DJS: I guess if you look at history, the term “collage” is based on the idea of gluing things together–it could be welding, it could be taking a web page and doing the same thing. The painters George Braque and Picasso are supposedly the people who coined the term, but you never know. Antarctica is a blank space, so we all project our ideas about it in one way or another. So many countries have tried to claim the idea, that the IDEA of Antarctica is a collage of imperialism, colonialism, Utopianism, etc. I like to think of it as a kaleidoscopic situation. And that’s what my piece is about. I spent four weeks there trying to figure this out, and it’s really a first step. I plan on going back over the next several years to different regions. Werner Herzog was shooting his film “Encounters at The End of The World” when I was there, so there’s an uncanny dynamic at work. I love seeing how two radically different people like me and him could land on the same topic. Ice is my palette for this project – think about how many black people call themselves “Ice Cube, Ice-T, Soul on Ice, Iceberg Slim etc” or bling bling is about “ice”. The social metaphors are bizarre, and that’s what happens when you have an undefined space–it’s a metaphor. My symphony is about making that metaphor become a passion.

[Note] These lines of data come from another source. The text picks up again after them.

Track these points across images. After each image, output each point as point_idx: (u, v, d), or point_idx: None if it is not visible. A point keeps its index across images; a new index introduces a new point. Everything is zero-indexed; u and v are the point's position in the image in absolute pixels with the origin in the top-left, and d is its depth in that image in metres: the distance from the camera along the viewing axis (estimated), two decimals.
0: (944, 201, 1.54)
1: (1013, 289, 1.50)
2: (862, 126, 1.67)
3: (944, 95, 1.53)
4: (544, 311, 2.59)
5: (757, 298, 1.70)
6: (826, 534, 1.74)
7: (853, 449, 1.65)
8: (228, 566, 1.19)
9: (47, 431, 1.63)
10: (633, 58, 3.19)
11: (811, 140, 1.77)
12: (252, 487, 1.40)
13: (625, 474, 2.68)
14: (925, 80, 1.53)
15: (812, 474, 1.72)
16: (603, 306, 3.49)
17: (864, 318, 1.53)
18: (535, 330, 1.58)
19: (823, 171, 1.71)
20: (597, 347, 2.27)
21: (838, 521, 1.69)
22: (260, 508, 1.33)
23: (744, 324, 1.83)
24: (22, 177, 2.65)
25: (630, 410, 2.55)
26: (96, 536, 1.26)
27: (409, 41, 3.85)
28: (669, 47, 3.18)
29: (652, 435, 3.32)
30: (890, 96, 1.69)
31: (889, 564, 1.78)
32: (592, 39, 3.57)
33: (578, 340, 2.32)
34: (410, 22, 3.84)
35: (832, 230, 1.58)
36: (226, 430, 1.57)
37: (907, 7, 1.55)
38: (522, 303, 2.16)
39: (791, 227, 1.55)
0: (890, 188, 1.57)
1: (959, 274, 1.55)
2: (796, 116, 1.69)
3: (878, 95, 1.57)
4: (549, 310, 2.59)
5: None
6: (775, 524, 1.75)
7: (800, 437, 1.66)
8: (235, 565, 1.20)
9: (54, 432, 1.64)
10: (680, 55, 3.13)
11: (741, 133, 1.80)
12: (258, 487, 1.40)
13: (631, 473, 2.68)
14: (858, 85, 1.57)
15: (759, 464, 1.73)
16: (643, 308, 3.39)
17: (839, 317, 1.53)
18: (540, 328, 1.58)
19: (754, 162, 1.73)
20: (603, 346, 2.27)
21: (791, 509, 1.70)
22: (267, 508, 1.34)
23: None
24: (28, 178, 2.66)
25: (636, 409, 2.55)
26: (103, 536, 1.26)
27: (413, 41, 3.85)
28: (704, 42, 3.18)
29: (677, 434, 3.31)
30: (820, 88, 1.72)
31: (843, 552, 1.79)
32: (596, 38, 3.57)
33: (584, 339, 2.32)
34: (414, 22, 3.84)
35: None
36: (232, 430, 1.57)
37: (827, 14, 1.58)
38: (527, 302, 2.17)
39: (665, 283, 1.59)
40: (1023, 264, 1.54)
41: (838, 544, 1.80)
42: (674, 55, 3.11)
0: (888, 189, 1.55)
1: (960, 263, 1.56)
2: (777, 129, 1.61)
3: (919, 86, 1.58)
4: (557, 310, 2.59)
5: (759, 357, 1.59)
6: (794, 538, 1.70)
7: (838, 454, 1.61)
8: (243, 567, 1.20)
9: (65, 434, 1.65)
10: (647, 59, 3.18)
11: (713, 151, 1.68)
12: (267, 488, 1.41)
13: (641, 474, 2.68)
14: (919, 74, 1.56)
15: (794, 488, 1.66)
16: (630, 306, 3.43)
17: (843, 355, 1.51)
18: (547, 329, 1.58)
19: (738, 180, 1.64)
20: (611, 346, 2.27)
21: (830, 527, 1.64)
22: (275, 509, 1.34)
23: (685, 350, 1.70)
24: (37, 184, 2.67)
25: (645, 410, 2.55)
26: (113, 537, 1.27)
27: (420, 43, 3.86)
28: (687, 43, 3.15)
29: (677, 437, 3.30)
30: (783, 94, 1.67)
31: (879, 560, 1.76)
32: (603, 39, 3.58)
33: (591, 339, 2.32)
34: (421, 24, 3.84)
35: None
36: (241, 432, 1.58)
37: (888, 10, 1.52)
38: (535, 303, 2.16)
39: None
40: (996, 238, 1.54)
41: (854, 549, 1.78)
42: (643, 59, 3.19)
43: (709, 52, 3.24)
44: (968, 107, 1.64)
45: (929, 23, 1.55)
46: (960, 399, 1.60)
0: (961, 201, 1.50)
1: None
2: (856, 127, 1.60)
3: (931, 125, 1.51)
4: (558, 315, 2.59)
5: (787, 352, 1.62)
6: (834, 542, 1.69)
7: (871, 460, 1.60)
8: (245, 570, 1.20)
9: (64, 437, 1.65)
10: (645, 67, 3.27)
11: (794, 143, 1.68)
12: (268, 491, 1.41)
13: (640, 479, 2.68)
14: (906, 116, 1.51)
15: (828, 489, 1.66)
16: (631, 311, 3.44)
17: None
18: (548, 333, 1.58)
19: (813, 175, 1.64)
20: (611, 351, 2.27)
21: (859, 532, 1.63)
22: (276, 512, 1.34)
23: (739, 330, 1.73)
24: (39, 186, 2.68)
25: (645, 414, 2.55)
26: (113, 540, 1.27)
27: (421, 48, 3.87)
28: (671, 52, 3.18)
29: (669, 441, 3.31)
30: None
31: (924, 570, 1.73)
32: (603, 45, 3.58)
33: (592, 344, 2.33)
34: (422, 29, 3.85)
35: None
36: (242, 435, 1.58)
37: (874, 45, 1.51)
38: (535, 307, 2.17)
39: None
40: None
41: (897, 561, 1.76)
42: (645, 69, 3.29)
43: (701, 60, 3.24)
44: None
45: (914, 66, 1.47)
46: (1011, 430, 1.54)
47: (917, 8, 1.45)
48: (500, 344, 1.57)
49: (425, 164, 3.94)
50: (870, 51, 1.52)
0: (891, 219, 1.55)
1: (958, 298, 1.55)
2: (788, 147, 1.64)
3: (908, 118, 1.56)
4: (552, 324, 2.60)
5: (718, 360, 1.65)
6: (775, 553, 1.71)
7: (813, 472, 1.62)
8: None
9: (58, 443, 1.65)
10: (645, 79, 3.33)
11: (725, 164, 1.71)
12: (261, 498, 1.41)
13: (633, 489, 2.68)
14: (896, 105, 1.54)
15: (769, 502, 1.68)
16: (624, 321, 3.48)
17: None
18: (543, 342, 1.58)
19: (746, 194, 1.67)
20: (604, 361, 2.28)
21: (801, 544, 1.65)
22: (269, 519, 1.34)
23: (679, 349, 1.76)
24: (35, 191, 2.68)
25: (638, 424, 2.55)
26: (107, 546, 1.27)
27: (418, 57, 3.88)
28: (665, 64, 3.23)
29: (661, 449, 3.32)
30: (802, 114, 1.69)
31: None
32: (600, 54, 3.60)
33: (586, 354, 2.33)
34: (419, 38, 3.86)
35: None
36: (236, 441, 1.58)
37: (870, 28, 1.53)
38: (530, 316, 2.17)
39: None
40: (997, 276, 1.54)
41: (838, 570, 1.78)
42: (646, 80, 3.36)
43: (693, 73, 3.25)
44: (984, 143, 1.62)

NO: In your opinion, why do you think there seems to be the lack of a collective intelligence or an acceptance about the state of our planet? With what we know now about global warming, with what scientists have told us, and with the imminent dangers for our ecosystem and our safety, why haven’t there been more drastic movements to reshape the way we live and act? What, in your view, is preventing progress?
DJS: If you tell an addict that doing the drug that makes them an addict is bad for them, they look at almost any possible answer to avoid the changes of behavior it would take to get rid of the addiction. Our civilization is doing the same thing. It’s kind of like trying to change the course of the Titanic with about 3 feet of wiggle room. You might deflect the course of the ship just enough to avoid sinking, but you’re still going to take a massive hit. The propaganda war about climate change appalls me because the right wing types that are in denial are exactly like the addicts or zombies in a bad B-movie. It depresses me that so many people still believe them.
NO: From Picasso’s painting Guernica to the work of a contemporaries like Ai Weiwei, to give two examples, artists often attempt to articulate a poignant message that addresses the injustices or tragedies of a society. Aside from the environment, which you address in Terra Nova, what are the major issues today that you feel need articulating, especially by artists?
DJS: One of my favorite Antarctic art projects is simple – The Antarctic Treaty of 1959 has nothing to do with art, but it set the tone for scientific cooperation, and the political will to try and preserve this stunning place. Ditto for the Maldives government that started meeting underwater as a protest against the rising waters that will consume their island. I like stuff like that.
NO: Lastly, what do you hope people take away from your shows at BAM and the other venues where you will perform Terra Nova? How do you hope to inform people?
DJS: I guess you could say that I hope they take away a simple thought: that another world is possible. It doesn’t need to be this way.